Example 4: Holiday year differs to accounting year

Company A has a 30 June year end. It has 20 employees. The holiday entitlement runs on a calendar year. Management expect all employees will take their annual leave within the calendar year. All employees are salaried and the number of working days in the year is 270 days. At 30 June all 20 employees had taken 7 days leave since 1 January. If we assume 10 of the employees are administrative staff and get paid CU30,000 per annum and the other 10 are management staff and get paid CU60,000 per year. The accrual that would be required at 30 June is as follows:

Total annual cost for 10 administrative employees = 10 * CU30,000 = CU300,000

Total annual cost for 10 management employees = 10 * CU60,000 = CU600,000

Total cost per day for each administrative staff = CU30,000/270 days= CU111

Total cost per day for each management staff = CU60,000/270 days= CU222

Total annual leave earned for all 20 employees = 20 days annual leave / 12 months= 1.67 earned per month * 6 months leave earned= 10 days

Total days to be accrued= 10 days earned less 7 days taken pre 30 June= 3 days

Accrual required for admin staff= CU111*3 days= CU333*10 employees= CU3,333

Accrual required for managerial staff= CU222*3 days= CU666*10 employees= CU6,666

Employer NI/PRSI would also be accrued on these amounts.


Example 5: Holiday year differs to accounting year

Take example 4 but this time based on past experience management know that only 90% will take their annual leave entitlement and remaining 10% will lose the untaken leave. In this particular case the accrual would be reduced by 10% to 90%.

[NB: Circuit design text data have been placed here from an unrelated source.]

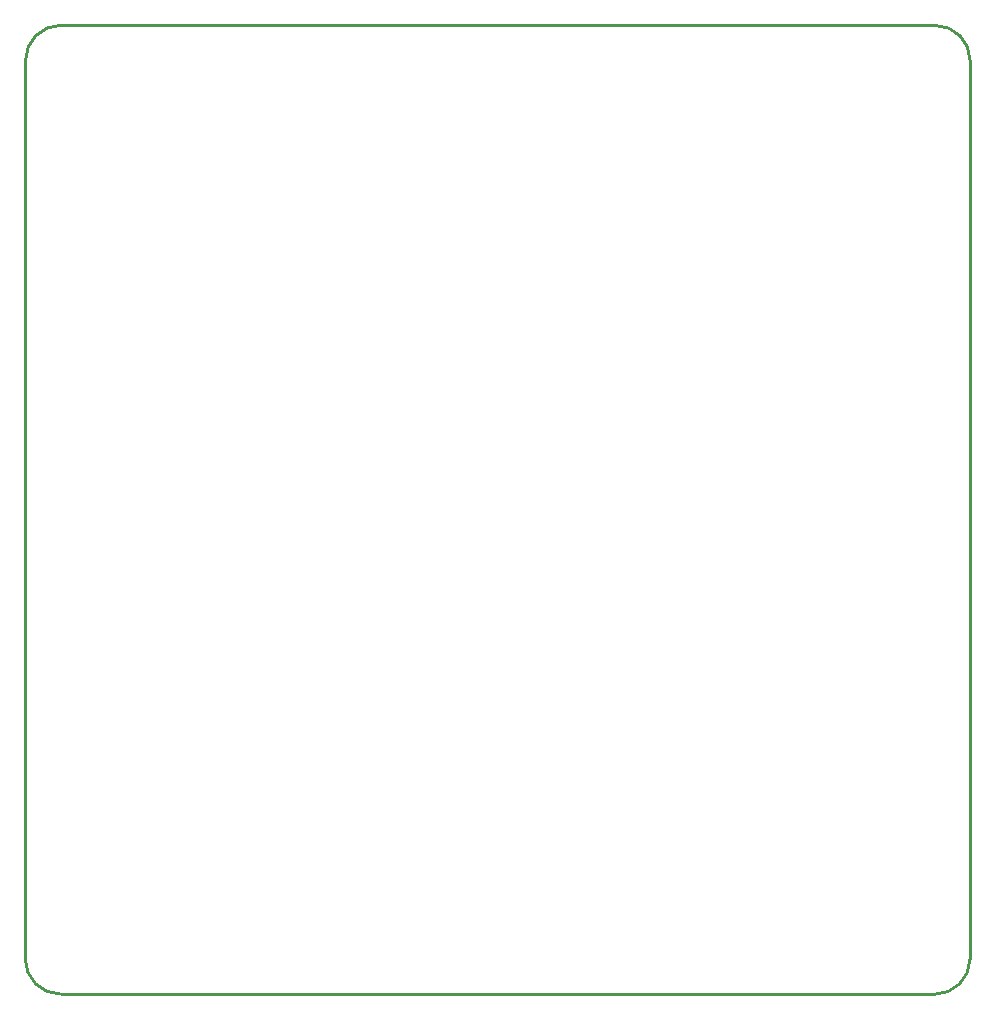
<source format=gko>
G04 Layer: BoardOutlineLayer*
G04 EasyEDA v6.5.14, 2022-08-21 10:02:06*
G04 f0c9403b1c134f068d22612342c05ff7,da7caadd334e45d081e68ba313aefb3e,10*
G04 Gerber Generator version 0.2*
G04 Scale: 100 percent, Rotated: No, Reflected: No *
G04 Dimensions in millimeters *
G04 leading zeros omitted , absolute positions ,4 integer and 5 decimal *
%FSLAX45Y45*%
%MOMM*%

%ADD10C,0.2540*%
D10*
X10388600Y3776705D02*
G01*
X10388600Y-3823281D01*
X2388615Y-3823284D02*
G01*
X2388615Y3776703D01*
X2689994Y4079991D02*
G01*
X10089979Y4079991D01*
X10088600Y-4123283D02*
G01*
X2688615Y-4123283D01*
G75*
G01*
X10089980Y4079992D02*
G02*
X10389979Y3779992I0J-300000D01*
G75*
G01*
X2688615Y-4123284D02*
G02*
X2388616Y-3823284I0J300000D01*
G75*
G01*
X10388600Y-3823284D02*
G02*
X10088601Y-4123284I-299999J0D01*
G75*
G01*
X2389995Y3779992D02*
G02*
X2689995Y4079992I300000J0D01*

%LPD*%
M02*

</source>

Recognition: Profit-sharing and bonus plans

Extract from FRS102: Section 28.8

28.8 An entity shall recognise the expected cost of profit-sharing and bonus payments only when:

(a) the entity has a present legal or constructive obligation to make such payments as a result of past events (this means that the entity has no realistic alternative but to make the payments); and

(b) a reliable estimate of the obligation can be made.

OmniPro comment

Although an employee’s contract may not state that they are legally obliged to pay a bonus, the entity may have created a constructive obligation as a result of having a history of paying employees a bonus. If this constructive obligation exists, then a provision is required. Where a bonus is expected to be paid after more than one year, then the bonus should be present valued. In effect this is the same principal as is detailed in Section 21-Provisions.


Example 6: Bonus payments

Company A operates a factory. It has a history of paying bonuses to administrative and finance staff. The bonus is only paid if the employee is in existence at the year end and is usually based on the performance of the plant. If we assume that 90% of the staff stayed the full year, in this case an accrual should be created for the cost of the staff’s bonus that were still employed at the end of the year as there is a present obligation as a result of a past event. ER NI/PRSI would also be accrued.

If in the above example, an employee starts part way through the year then the employees entitlement to the bonus would be apportioned based on the length of service.


Example 7: Bonus payment

If in example 6 above, the employee did not receive entitlement of the bonus if they are not in employment at the time of the payment, then at the year end the accrual would be the best estimate of how many staff that will be employed at that date which is usually after year end. Obviously this will usually be known by the date the financial statements are signed.